Well perhaps the headline is an exaggeration but Focaccia is truly one of God’s inventions. Focaccia is an oven-baked bread and is somewhat similar to Pizza but is not exactly the same thing. The dough is a bit like pizza dough in texture and uses high-gluten flour, oil, water, salt and yeast.

Easy to make, this bread and pizza substitute can be made using many different toppings, including, of all things, grapes. This recipe for Schiacciata all’Uva is from the central Italian region of Tuscany. This variation on Focaccia is generally made following the end of harvest, in October and November. We like it anytime.

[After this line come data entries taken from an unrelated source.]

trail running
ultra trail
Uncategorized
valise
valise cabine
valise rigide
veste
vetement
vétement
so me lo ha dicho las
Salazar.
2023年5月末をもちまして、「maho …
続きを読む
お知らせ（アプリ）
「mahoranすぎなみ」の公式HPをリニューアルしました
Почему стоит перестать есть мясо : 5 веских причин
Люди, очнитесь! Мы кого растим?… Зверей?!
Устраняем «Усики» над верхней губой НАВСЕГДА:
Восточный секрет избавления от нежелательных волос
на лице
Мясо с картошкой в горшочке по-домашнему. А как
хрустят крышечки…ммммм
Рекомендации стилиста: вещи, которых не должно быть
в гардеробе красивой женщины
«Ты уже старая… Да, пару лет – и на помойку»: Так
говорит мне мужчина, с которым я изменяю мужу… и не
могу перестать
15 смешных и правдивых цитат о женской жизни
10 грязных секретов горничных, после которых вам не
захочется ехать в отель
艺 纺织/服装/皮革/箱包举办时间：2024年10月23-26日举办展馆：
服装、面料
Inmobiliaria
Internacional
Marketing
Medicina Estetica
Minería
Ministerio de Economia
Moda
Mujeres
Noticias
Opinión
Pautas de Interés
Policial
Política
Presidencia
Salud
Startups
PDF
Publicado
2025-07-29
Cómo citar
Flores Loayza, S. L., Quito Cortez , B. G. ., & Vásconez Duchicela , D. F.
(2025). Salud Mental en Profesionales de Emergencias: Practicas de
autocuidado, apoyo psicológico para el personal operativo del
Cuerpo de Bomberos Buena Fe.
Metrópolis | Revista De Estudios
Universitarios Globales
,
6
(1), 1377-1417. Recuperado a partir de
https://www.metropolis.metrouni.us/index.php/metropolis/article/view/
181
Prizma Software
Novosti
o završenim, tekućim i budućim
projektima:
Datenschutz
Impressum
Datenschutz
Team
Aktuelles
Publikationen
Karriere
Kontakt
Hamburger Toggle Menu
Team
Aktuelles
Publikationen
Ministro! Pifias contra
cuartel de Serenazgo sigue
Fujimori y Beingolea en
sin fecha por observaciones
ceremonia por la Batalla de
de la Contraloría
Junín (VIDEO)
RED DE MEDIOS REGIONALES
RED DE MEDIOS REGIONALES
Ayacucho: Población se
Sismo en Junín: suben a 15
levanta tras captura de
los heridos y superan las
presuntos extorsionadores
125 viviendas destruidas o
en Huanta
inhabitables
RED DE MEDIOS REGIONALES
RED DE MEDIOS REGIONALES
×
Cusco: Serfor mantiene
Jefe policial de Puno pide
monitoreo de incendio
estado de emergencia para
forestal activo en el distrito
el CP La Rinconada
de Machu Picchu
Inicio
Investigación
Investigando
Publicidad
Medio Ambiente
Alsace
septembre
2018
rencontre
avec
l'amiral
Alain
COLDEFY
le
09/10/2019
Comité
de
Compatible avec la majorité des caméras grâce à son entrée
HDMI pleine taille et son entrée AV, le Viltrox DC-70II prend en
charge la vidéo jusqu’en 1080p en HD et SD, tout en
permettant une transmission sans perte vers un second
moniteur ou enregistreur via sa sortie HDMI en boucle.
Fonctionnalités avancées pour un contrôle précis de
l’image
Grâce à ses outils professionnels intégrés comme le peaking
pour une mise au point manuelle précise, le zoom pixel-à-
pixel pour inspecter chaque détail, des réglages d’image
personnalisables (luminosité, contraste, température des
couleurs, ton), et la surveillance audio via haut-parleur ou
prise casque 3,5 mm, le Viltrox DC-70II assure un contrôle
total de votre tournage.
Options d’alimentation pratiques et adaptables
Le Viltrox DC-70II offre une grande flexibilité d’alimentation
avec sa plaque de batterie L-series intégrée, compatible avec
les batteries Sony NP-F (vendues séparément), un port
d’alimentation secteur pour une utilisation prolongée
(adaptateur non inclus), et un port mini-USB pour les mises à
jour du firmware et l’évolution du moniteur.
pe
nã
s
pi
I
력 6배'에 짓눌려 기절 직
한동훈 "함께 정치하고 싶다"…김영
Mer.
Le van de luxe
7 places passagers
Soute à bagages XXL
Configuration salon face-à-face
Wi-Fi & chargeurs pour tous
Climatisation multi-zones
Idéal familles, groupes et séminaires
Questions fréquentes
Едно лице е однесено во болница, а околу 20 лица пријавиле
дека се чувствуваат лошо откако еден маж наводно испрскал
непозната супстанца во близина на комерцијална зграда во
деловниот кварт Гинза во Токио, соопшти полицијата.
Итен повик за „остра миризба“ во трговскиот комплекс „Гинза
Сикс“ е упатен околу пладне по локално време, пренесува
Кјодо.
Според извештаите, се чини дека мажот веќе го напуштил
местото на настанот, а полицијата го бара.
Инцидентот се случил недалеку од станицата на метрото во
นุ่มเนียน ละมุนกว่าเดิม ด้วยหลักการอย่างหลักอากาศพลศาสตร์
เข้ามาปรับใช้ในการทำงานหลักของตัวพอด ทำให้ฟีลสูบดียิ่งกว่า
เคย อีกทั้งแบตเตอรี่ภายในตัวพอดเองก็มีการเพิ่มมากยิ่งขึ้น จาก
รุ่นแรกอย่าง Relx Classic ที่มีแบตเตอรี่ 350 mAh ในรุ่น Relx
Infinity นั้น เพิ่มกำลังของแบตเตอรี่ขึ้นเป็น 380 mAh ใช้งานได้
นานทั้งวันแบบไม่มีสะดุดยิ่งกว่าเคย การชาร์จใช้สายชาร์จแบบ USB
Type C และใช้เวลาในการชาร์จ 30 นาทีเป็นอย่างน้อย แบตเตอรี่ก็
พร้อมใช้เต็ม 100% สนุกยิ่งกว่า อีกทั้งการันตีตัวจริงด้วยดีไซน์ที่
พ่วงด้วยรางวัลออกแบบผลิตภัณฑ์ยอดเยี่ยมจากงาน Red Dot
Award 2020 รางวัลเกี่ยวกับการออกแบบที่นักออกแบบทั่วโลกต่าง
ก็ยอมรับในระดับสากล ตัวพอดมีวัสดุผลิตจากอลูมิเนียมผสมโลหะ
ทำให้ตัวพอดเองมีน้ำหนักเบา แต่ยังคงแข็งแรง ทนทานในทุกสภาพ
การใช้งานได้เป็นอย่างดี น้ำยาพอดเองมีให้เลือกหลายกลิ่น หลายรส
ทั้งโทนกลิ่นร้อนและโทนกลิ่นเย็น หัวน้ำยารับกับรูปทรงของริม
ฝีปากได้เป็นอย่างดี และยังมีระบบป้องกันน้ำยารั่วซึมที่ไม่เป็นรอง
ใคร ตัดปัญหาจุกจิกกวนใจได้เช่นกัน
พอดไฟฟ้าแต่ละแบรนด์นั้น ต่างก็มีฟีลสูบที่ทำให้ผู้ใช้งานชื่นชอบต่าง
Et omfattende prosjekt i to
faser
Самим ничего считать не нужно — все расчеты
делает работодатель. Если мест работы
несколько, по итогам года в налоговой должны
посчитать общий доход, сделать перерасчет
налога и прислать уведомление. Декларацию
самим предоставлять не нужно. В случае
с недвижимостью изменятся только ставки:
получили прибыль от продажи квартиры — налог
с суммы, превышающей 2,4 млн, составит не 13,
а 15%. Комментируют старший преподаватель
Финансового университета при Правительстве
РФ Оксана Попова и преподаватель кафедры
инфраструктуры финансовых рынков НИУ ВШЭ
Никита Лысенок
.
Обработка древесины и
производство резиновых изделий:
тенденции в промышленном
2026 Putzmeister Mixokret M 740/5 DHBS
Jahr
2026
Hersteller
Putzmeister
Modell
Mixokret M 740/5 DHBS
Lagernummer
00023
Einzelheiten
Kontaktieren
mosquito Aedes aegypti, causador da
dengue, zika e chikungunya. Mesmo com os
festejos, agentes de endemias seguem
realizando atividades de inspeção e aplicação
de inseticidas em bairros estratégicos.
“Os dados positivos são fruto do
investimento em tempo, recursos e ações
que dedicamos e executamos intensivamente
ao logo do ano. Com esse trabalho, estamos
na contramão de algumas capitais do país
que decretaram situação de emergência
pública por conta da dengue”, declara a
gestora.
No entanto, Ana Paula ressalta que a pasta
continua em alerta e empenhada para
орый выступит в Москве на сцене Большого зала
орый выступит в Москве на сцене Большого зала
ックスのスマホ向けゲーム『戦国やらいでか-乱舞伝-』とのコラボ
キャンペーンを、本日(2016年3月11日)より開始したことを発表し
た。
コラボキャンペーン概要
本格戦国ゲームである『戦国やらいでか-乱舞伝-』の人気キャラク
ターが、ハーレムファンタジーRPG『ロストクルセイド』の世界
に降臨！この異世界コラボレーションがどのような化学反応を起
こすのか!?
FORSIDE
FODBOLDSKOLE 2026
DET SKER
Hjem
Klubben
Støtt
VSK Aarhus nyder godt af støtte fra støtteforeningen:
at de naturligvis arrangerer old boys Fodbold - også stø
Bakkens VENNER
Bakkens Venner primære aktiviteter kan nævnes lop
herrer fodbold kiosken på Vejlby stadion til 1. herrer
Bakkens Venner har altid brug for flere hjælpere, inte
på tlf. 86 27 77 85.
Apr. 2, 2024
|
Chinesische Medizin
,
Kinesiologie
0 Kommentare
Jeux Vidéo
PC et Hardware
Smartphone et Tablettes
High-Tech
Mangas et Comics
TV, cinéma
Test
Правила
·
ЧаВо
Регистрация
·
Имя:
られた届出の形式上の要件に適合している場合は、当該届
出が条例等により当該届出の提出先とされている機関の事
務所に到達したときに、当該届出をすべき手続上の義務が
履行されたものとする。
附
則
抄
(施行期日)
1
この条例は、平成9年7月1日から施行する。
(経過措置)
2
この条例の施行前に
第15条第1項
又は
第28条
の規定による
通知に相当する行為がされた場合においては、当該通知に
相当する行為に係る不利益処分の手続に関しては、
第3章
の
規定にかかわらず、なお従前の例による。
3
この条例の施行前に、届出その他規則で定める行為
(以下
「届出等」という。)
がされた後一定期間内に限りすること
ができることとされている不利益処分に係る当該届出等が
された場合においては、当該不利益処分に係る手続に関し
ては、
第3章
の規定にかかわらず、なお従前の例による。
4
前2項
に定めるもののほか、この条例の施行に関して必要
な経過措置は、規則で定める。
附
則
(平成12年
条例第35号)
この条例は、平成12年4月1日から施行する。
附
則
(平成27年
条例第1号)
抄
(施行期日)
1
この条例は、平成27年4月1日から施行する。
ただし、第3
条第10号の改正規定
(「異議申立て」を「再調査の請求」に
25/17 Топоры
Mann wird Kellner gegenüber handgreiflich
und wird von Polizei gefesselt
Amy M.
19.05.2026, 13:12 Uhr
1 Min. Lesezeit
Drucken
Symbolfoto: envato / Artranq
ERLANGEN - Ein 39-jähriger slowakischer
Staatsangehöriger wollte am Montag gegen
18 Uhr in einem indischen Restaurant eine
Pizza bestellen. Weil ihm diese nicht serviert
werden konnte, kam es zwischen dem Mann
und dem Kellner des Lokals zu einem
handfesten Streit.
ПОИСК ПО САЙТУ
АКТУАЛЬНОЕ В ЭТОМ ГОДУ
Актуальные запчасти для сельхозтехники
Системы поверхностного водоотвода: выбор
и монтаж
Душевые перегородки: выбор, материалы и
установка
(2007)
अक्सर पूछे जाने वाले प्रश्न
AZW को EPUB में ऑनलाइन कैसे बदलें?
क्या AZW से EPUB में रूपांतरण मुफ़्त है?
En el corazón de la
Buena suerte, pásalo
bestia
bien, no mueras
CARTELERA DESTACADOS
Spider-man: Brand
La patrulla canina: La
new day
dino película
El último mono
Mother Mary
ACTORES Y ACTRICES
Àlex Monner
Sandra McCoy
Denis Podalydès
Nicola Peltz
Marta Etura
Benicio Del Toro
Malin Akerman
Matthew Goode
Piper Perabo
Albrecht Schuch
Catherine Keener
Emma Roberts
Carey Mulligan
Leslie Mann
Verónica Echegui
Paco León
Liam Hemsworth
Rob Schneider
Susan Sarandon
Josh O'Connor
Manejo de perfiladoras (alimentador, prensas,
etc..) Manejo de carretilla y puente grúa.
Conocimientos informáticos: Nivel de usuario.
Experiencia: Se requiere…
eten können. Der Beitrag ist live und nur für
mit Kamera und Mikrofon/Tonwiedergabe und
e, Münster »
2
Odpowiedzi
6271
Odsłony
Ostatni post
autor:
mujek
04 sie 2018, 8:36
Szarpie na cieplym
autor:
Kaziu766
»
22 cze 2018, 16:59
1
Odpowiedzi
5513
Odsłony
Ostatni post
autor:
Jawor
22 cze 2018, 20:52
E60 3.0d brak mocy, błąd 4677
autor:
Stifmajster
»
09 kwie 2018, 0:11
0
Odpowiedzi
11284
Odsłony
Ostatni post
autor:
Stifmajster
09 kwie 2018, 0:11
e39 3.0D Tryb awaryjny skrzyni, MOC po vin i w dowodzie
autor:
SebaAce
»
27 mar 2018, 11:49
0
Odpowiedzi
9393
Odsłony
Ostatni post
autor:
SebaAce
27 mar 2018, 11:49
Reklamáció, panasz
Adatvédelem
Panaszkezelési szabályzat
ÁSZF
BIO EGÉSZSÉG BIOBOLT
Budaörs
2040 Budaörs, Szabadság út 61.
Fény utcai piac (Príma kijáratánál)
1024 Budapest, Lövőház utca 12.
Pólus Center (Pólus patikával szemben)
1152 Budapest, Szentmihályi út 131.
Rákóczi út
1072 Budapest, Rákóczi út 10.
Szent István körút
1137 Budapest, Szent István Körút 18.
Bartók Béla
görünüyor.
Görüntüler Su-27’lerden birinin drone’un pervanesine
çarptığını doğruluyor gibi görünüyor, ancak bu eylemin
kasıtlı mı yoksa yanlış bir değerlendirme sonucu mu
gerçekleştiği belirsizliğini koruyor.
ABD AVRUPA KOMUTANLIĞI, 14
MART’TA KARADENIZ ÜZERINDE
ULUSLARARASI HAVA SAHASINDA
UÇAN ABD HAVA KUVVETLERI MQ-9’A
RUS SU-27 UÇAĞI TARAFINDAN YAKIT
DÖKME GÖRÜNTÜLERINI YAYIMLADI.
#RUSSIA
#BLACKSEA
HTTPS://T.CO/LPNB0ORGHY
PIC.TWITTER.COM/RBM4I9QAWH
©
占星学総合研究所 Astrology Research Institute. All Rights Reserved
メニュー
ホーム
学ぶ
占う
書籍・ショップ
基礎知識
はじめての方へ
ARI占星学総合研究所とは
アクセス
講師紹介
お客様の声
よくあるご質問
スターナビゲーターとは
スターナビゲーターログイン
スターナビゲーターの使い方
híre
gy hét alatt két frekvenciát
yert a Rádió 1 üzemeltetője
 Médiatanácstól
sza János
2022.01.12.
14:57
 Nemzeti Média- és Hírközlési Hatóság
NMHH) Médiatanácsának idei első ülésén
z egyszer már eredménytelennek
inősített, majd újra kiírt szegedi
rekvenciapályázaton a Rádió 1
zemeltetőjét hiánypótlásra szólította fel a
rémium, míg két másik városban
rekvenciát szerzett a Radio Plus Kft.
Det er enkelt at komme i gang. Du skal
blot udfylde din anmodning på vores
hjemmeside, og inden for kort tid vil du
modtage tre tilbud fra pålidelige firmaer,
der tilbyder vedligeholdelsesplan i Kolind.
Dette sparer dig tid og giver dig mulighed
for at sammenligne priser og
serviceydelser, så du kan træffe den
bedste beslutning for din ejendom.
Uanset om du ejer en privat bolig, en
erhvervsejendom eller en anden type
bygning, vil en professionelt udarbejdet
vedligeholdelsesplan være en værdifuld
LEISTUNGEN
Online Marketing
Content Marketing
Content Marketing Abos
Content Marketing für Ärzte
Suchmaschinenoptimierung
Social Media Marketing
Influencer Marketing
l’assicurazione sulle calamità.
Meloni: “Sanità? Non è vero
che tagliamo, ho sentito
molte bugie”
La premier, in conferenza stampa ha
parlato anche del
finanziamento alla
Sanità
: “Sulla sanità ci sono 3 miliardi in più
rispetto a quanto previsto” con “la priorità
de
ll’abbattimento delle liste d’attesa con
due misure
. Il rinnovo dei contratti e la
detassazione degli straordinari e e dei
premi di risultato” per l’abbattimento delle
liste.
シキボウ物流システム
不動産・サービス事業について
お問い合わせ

Red Grape Focaccia or Tuscan Schiacciata

Ingredients for forty 2 inch square pieces:

2 envelopes active dry yeast
Pinch of salt
2 cups of warm water
¼ cup plus 2 tbsp extra virgin olive oil
5 cups of all purpose flour
2 teaspoons sea salt
12 oz of red seedless grapes

Preparation:

Combine the yeast, sugar and water in a small bowl and let sit until bubbly, about 5 minutes. Stir in 2 tablespoons of the olive oil.

Put the flour and salt in the bowl of an electric mixer fitted with the dough hook. Pour in the yeast mixture and mix on low speed until the dough pulls away from the sides of the bowl, 3 to 5 minutes.

Transfer the sticky dough to a generously floured 6 inch square section of a counter or board. Dust the dough liberally with flour, parting the dough to form a rectangle. Let the dough sit for 5 minutes.

Dust your hands with flour and stretch the dough in each direction to twice its size. Fold the dough over itself in three, letter style and form a rectangle. Brush the dough with 1 tablespoon of olive oil, dust with flour and loosely cover with plastic wrap. Let it sit for 1 hour.

Meanwhile, line a standard 11 x 17 inch rimmed cookie sheet with parchment paper. Drizzle the remaining 3 tablespoons of olive oil over the parchment and spread it to cover.

Transfer the dough to the cookie sheet with a plastic scraper or spatula, trying to retain the rectangular shape as much as possible. Flip the dough over and use your fingertips to stretch the dough until it fits inside the pan. Distribute the grapes across the dough, pushing them in slightly. Put the dough in a warm place to rise for 1 hour. Alternatively, the dough can be covered loosely with plastic wrap and refrigerated for up to 3 days. Remove the pan from the refrigerator 3 hours before baking.

Preheat oven to 500 F.

Lightly brush the dough with olive oil and sprinkle with salt. Place the pan in the oven, lower the temperature to 450F and bake for 10 minutes. Rotate the pan 180 degrees and continue baking the focaccia until it begins to turn a light golden brown, 10 to 15 minutes. Remove from the oven and transfer to a wire rack. Carefully peel off the parchment if necessary. Cool for at least 20 minutes before slicing and serving.